Report how many lines in the records hold the string "завтрак"; give the number and nothing else.

Revision tracking records

• • • •

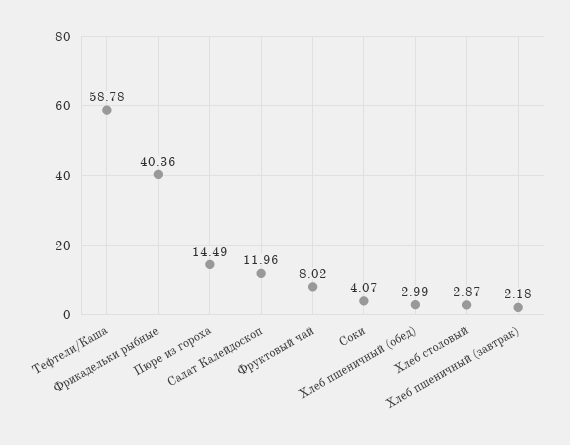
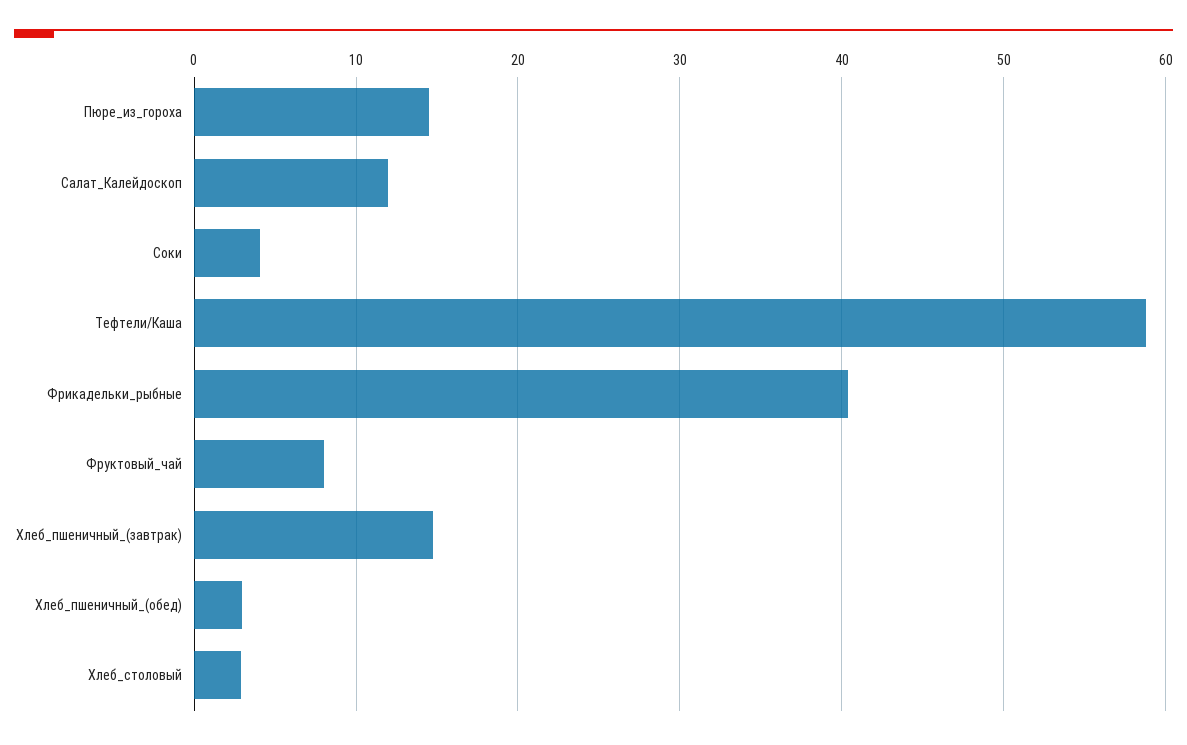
  {
    "Тефтели/Каша": 58.78,
    "Фрикадельки рыбные": 40.36,
    "Пюре из гороха": 14.49,
    "Салат Калейдоскоп": 11.96,
    "Фруктовый чай": 8.02,
    "Соки": 4.07,
    "Хлеб пшеничный (обед)": 2.99,
    "Хлеб столовый": 2.87,
-   "Хлеб пшеничный (завтрак)": 2.18
+   "Хлеб пшеничный (завтрак)": 15
  }

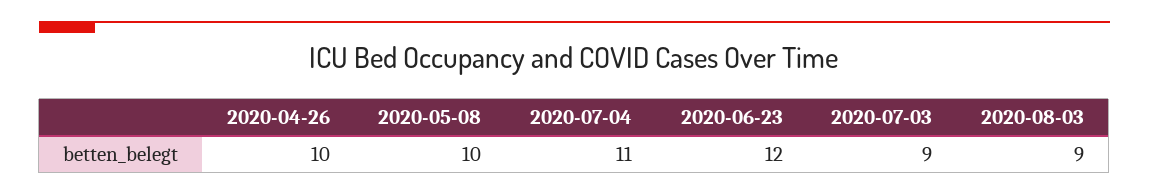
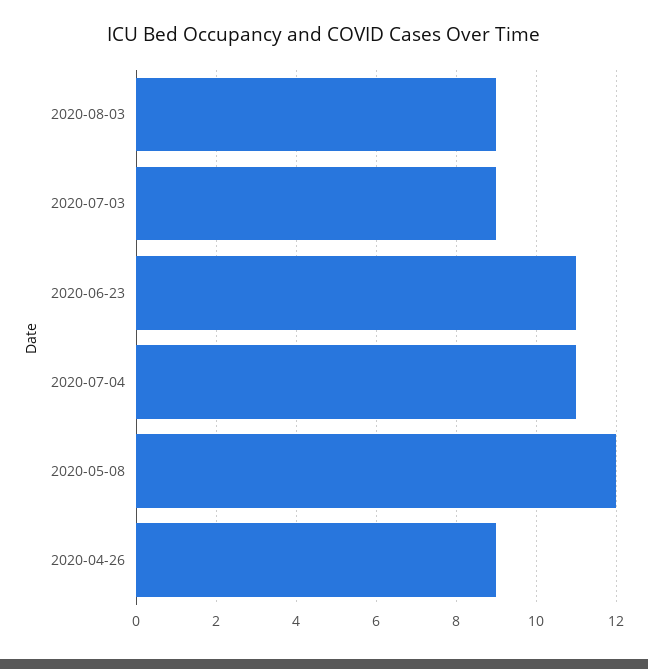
  {
-   "2020-04-26": 10,
+   "2020-04-26": 9,
-   "2020-05-08": 10,
+   "2020-05-08": 12,
    "2020-07-04": 11,
-   "2020-06-23": 12,
+   "2020-06-23": 11,
    "2020-07-03": 9,
    "2020-08-03": 9
  }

• • • •

#### Answer to this task:
2